Sonoma State Receives $7.9 M Grant To Expand Middle School STEM Program
STEMACES aims to improve middle school student achievement in science and increase the competency of STEM teachers in rural communities.
January 18, 2024
A $7.9-million grant from the US Department of Education (ED) to Sonoma State University’s STEM and Computing Education Support (STEMACES) program is the result of a decade of success building technology to enable innovative science education and make it accessible to underrepresented students.
STEMACES, which aims to improve middle school student achievement in science and increase the competency of STEM teachers in rural communities, was built on a tech teaching platform funded by two early-phase ED grants.
“Scientists are reliant on technology, and we realized that students needed to know technology to pursue science themselves,” said Dr. Lynn Cominsky, director and founder of SSU's EdEon STEM Learning, who has been leading the curriculum development and helped procure the funding from the outset.
“The problem was there was no technology made for the classroom that could support our experiments. So for the first five years, the small SSU team built the software themselves,” Cominsky said.
The resulting year-long integrated ninth-grade curriculum, branded as Learning by Making (LbyM), has evidence of success improving grades in science and math. This success allowed the LbyM team to apply for – and secure – next-level ED funding to expand its scope, said Laura Peticolas, SSU EdEon’s Associate Director and Principal Investigator for the $7.9-million grant application.

> _DATA TO EXAMINE_
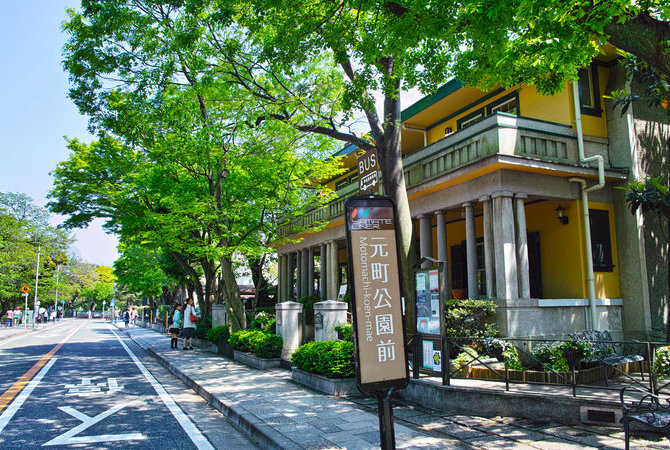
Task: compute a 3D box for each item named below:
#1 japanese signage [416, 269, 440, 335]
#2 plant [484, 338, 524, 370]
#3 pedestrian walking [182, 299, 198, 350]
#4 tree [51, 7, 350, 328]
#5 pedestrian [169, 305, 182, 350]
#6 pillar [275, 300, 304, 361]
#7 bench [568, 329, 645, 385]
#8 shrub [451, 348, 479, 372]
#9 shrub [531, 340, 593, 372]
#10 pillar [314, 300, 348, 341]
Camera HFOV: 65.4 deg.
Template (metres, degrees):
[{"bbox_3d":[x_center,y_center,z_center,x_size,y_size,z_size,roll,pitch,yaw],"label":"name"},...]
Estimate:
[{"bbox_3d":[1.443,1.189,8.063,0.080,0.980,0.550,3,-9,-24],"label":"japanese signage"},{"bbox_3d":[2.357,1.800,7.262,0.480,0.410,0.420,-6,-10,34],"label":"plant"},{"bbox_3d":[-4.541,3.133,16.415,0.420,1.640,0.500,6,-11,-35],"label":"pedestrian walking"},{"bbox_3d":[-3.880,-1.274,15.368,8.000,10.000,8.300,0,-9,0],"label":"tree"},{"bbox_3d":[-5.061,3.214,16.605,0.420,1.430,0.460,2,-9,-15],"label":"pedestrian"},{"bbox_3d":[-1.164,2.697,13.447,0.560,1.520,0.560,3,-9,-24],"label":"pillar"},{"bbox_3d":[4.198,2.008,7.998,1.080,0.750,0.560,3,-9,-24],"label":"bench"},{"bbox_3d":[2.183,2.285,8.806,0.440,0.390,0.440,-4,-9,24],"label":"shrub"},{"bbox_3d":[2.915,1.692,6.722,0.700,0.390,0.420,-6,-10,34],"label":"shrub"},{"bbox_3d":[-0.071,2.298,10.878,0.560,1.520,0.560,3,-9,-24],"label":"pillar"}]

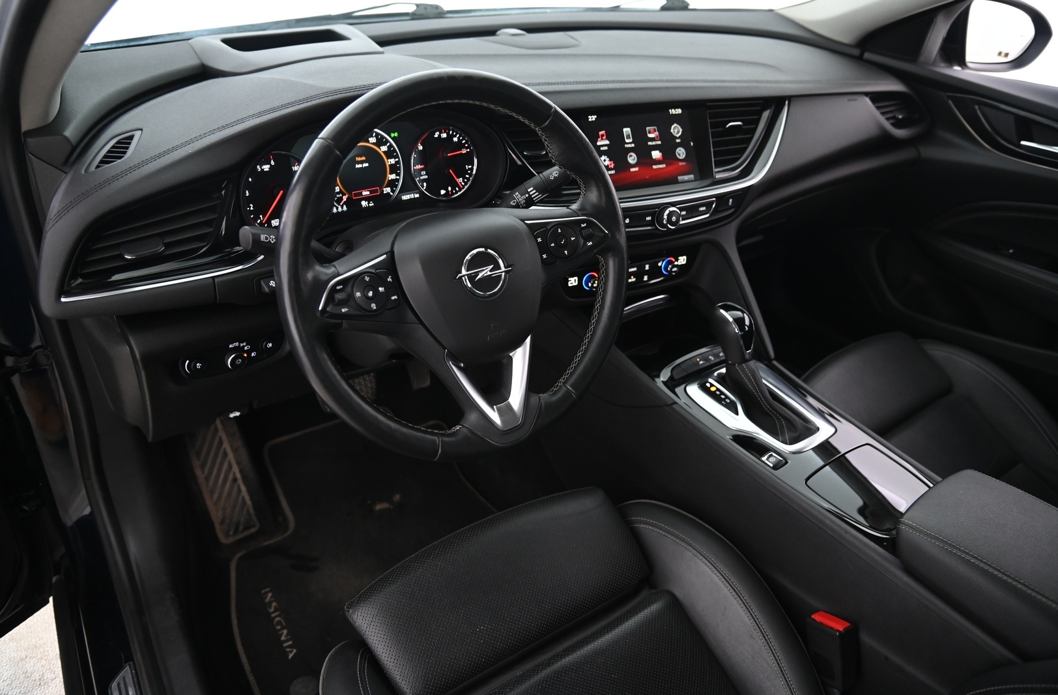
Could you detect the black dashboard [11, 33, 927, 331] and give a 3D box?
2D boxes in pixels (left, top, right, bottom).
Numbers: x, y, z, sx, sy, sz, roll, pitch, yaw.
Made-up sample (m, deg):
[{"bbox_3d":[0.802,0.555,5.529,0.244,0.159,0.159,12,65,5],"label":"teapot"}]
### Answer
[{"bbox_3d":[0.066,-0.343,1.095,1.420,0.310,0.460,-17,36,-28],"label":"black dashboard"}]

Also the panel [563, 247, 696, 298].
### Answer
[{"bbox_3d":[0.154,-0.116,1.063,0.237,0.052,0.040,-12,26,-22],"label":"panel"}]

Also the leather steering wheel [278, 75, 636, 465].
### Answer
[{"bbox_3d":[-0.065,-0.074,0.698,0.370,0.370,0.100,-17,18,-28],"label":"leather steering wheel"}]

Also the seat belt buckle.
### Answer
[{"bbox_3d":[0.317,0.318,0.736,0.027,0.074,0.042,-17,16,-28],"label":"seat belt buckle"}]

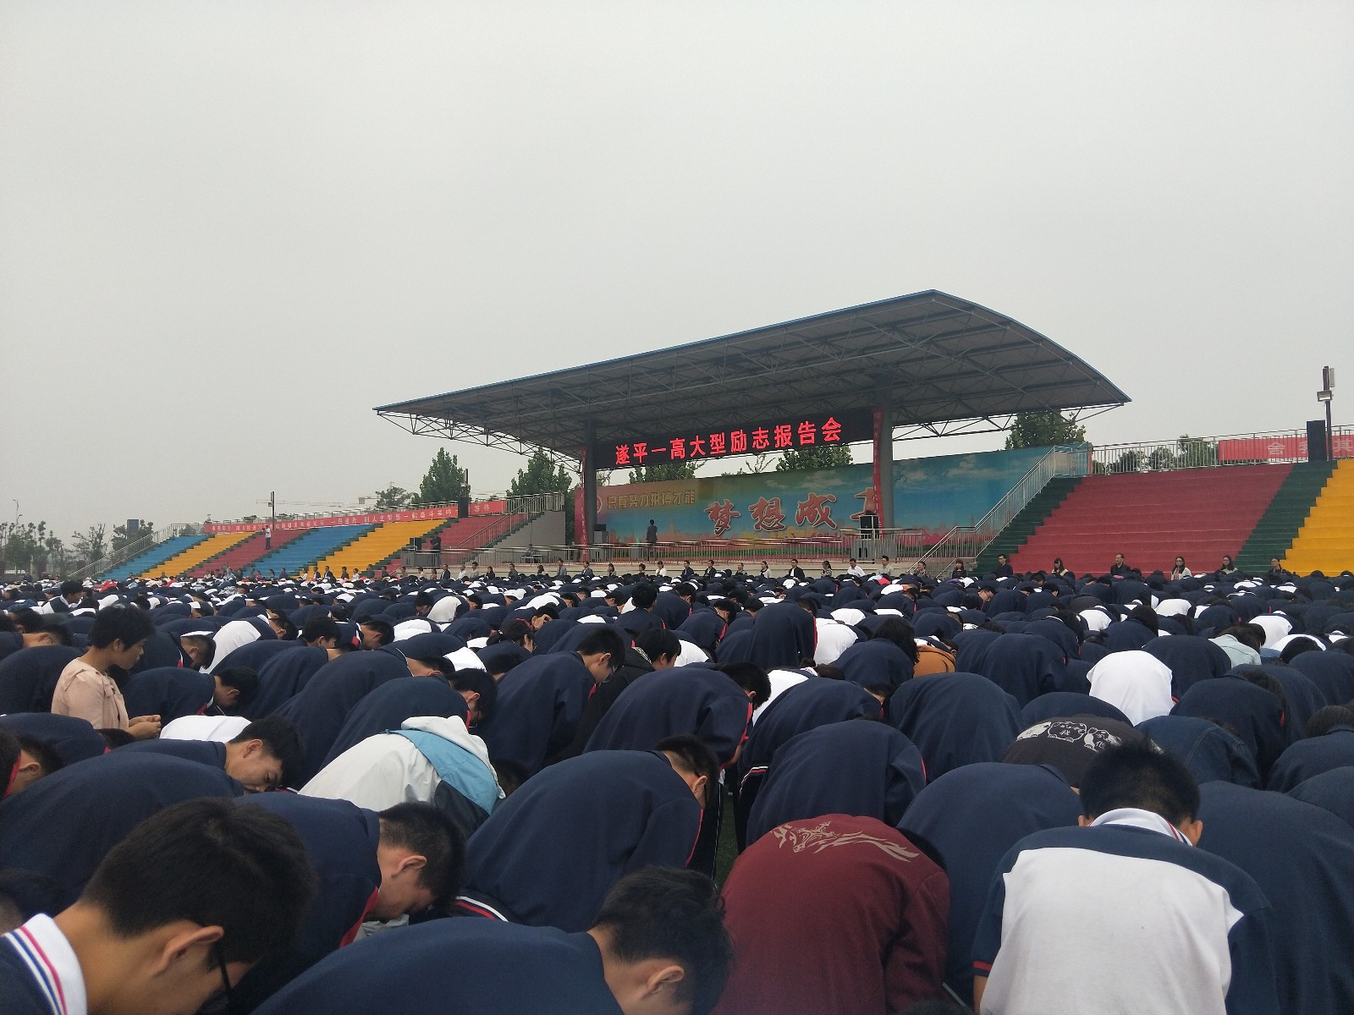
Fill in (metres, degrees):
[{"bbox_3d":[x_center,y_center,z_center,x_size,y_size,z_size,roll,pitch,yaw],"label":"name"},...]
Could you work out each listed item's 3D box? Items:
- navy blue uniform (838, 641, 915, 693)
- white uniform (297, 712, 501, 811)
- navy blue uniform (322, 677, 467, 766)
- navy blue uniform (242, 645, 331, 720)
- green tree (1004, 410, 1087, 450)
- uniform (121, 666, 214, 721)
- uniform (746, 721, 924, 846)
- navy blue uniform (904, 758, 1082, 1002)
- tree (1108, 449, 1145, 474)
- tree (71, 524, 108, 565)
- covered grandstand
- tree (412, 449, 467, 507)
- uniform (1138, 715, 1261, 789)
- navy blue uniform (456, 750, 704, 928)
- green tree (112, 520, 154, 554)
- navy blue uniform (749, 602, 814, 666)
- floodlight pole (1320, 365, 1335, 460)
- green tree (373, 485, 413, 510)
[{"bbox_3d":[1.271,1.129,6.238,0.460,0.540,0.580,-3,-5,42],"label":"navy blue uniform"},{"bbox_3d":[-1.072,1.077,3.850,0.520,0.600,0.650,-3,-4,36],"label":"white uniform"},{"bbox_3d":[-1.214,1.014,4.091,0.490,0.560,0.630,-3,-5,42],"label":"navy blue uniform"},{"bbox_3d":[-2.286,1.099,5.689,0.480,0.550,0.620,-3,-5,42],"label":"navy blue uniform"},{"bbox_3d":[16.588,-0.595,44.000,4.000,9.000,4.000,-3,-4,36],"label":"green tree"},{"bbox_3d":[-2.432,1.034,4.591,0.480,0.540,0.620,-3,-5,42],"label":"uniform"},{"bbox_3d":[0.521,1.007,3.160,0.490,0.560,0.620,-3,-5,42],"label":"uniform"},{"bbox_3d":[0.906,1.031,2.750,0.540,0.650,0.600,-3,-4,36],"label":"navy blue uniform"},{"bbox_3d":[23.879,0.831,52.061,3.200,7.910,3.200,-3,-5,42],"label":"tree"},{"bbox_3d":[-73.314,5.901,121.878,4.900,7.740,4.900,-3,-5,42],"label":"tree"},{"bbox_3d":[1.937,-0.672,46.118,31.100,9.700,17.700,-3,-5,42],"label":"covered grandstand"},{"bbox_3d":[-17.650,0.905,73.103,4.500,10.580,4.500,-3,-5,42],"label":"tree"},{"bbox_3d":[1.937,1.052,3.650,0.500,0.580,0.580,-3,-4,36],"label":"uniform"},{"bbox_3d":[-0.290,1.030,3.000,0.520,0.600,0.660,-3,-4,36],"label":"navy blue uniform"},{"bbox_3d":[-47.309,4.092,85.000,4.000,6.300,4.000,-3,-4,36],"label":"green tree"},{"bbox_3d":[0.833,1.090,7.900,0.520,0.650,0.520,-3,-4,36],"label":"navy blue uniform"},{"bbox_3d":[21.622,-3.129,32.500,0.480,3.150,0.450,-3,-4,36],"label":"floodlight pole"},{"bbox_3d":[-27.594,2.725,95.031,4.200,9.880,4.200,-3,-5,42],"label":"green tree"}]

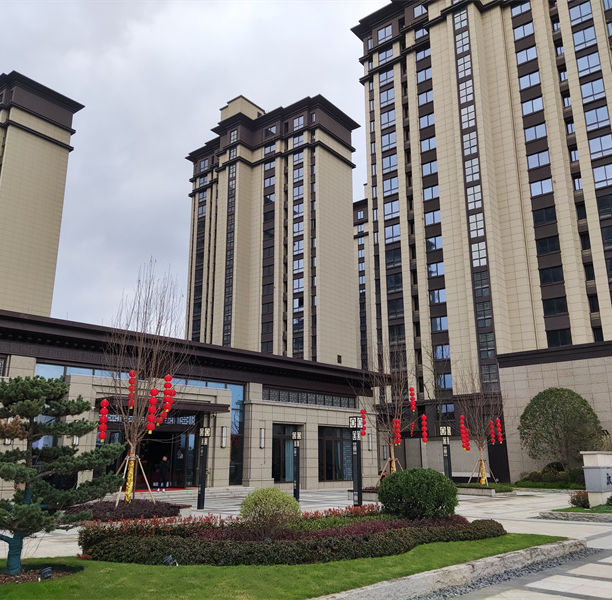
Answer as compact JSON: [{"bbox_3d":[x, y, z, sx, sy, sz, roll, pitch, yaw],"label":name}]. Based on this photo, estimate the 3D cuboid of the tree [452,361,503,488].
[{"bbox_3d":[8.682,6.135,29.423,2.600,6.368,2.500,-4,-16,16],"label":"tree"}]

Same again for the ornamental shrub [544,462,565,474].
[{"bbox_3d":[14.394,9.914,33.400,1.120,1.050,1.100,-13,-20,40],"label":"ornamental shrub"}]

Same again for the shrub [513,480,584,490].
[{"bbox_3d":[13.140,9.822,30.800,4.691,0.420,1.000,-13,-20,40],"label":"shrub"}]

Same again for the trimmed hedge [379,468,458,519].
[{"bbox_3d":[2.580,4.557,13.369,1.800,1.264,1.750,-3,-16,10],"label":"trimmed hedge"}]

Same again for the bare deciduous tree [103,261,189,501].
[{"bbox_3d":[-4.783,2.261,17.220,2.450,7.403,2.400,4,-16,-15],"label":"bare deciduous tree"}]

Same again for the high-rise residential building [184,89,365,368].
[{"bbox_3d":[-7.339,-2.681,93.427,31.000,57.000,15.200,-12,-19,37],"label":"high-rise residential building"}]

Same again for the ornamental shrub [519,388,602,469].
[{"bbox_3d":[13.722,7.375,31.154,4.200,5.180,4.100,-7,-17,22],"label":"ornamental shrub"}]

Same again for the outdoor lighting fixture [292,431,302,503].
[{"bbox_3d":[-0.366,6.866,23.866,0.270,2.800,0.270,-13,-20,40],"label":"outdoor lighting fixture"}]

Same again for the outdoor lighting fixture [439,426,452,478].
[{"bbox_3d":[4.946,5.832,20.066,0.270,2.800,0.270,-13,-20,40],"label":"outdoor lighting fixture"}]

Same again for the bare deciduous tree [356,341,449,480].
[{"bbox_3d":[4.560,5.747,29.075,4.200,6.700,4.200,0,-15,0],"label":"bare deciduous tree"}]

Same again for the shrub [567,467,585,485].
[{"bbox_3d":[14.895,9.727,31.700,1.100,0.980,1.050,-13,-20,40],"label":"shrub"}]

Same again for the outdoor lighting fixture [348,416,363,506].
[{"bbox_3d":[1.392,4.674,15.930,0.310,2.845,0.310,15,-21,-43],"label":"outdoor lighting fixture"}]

> _CHECK YOUR UNDERSTANDING_
A. Does each statement agree with the Sonoma State grant article? Answer yes or no for each and quote the words that decide it.
(i) The grant came from the US Department of Education.
(ii) STEMACES aims to support STEM teachers in urban communities.
(iii) During the first five years, an outside company built the software.
B. According to the Sonoma State grant article, who was the Principal Investigator for the $7.9-million grant application?
C. Carry on writing the Sonoma State grant article after its final sentence.
Nothing in the listing is needed here.

> _WRITTEN ANSWERS_
A.
(i) Yes: "A $7.9-million grant from the US Department of Education (ED)"
(ii) No: "increase the competency of STEM teachers in rural communities"
(iii) No: "So for the first five years, the small SSU team built the software themselves"

B. Laura Peticolas, SSU EdEon's Associate Director.

C.
“With the new funds, we will be able to implement elements of LbyM in eighth-grade classes at 40 schools in California and Texas, potentially reaching thousands more rural and underrepresented students,” Peticolas said.
In 2020, the Web Platform Incubator Community Group released an early version of a way to use browsers to communicate with hardware connected to computers’ USB ports.
“We are now able to support the curriculum at one-tenth the cost using common laptops. That is key in rural and other underserved areas, where they don’t have tech in their classrooms,” Cominsky said. “Equity is a focus of any program in EdEon.”
STEMACES will use elements from LbyM to test a model for improved student learning in science, specifically in computational thinking. The model includes teacher professional development, ongoing teacher and student support, and an innovative eighth-grade curriculum that meets science standards in California and Texas while teaching coding, electronics, and methods for using sensors.
“We have learned so much by engaging in an iterative process with the ninth-grade curriculum, and plan to create our own testing tools for this phase, involving both teachers and students in the process,” Peticolas said.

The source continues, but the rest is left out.